Emmett co-directed Stan Harrington's Australian series, Legends, released in 2019.

He is a screen tutor at leading drama school The Actors Program and directed their 2017 and 2018 graduation films, Ripple and 13 Suspects, the latter written by The Almighty Johnsons co-creator Rachel Lang.

Most recently, Emmett has directed over 100 episodes of Shortland Street for TVNZ.
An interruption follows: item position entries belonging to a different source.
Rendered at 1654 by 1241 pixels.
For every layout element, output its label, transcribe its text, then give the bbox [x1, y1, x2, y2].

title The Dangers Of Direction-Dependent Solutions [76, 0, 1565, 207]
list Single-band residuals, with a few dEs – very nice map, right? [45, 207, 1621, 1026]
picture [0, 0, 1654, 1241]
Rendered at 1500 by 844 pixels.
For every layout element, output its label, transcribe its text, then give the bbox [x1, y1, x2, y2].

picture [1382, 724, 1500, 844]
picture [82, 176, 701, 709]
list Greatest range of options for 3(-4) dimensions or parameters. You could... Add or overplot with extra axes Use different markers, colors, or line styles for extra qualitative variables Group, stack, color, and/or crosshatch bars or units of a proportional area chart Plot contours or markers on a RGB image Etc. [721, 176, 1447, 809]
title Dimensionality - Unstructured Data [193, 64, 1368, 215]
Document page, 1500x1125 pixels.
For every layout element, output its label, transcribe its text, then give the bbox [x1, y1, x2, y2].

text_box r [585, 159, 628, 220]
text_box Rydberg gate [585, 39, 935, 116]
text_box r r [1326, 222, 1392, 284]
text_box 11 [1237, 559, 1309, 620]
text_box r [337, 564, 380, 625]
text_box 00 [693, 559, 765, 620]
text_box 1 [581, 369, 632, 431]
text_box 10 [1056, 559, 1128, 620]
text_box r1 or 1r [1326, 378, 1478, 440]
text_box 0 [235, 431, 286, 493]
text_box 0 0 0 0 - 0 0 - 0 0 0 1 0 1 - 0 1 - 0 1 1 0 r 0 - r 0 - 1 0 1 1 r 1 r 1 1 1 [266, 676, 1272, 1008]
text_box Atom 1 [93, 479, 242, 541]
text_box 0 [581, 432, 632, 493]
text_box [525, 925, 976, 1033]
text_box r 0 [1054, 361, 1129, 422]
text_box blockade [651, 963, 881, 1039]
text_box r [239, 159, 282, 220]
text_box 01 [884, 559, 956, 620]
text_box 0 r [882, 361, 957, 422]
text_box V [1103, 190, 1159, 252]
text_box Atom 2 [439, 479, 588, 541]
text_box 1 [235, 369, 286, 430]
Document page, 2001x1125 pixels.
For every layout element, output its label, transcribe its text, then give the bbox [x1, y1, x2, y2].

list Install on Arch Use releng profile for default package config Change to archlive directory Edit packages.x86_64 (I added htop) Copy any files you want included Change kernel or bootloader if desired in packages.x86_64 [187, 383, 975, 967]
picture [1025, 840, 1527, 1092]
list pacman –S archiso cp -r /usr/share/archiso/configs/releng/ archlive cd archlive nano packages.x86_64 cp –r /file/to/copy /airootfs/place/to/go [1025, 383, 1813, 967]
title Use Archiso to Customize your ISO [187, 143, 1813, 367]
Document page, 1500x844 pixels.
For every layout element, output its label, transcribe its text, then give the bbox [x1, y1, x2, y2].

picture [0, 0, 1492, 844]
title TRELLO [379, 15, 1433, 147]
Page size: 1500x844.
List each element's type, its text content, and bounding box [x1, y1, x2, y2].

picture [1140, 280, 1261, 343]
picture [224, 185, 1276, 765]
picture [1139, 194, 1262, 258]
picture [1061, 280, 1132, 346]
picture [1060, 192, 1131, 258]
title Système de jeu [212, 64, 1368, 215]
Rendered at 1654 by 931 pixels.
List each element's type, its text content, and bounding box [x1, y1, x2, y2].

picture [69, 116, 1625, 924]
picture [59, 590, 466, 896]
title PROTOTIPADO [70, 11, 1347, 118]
Emmett also directed the 2026 comedy television series Crackhead, which was created and written by his wife Holly Shervey, who also played the protagonist Frankie Jones. The series was distributed by Three in mid-March 2026.

== Filmography ==
=== Film ===
- A Mistake (2024) Alexander Colton
- Together Forever Tea (2021) Steve Slater
- Ablaze (2020) David Cody
- Shortland Street (2020) Ross Douglas
- James Patterson's Murder Is Forever (2018) Det. Derek Mois
- Into The Rainbow (2017) Tom Williams
- Every Little Thing (2016) Henry Thorougood
- Bella (2016) Connor Gregor
- The Last Train (2015) Louis
- We Feel Fine (2012) Roger
- Packed (2011) Darth Vader
- Shopping for One (2010) Dave
- Home By Christmas (2009) Tiny

=== Television ===
- Young Rock (2021) Coach Orgeron
- The Sounds (2020) Brendan
- Kino Ratten (2019) Officer Armand
- Power Rangers Beast Morphers (2019) Jax
- Power Rangers Super Ninja Steel (2018) Dreadwolf and Stabberous
- Dear Murderer (2017) Bruce Peterson
- American Playboy: The Hugh Hefner Story (2017) Victor Lownes
- The Brokenwood Mysteries (2017) Dr. Byron Cotter
- Power Rangers Dino Super Charge (2016) Professor Strickler
- The Making of the Mob: Chicago (2016) Sam Giancana
- Jono and Ben at Ten (2013) Guy Williams
- The Almighty Johnsons – Series 3 (2013) Axl Johnson
- Would I Lie To You? (2012) Himself
- The Almighty Johnsons – Series 2 (2012) Axl Johnson
- Aotearoa Film and Television Awards (2011) Himself
- The Almighty Johnsons – Series 1 (2011) Axl Johnson
- Time Trackers (2008) Ernest Rutherford
- The Investigator (2006) Brendan Easton
- Seven Periods with Mr Gormsby (2005) Willem van der Murren

=== Web ===
- D & D Logic (2022) Barbarian
- Millennial Jenny (2018-2023) Producer/Director
- Auckward Love (2015-2017) Producer/Director
- (2013) Axl Johnson

=== Theatre ===
- Between Two Waves (2015) Daniel Wells
- Stones in His Pockets (2014) Various
- Tribes (2012) Daniel
- Idiots 3D (2011) Francis Fox
- Paper Sky: A Love Story (2011–12) Henry
- Gagarin Way (2010) Tom

== Awards ==
- Best Acting Ensemble – NZ Webfest 2020
- Alumni Award – NZ Webfest 2020
- Best Director of a series – Seal Beach Film Festival 2019
- Best Director of an International Web-series – Melbourne Webfest 2016
- Best Screenplay for an International Web-series – Melbourne Webfeet 2016
- Nomination for 'Rising Star' Award – TV Guide Best of the Box 2012

==Personal life==
In 2014, Skilton married actress and writer Holly Shervey. The two have a child who was born in 2026.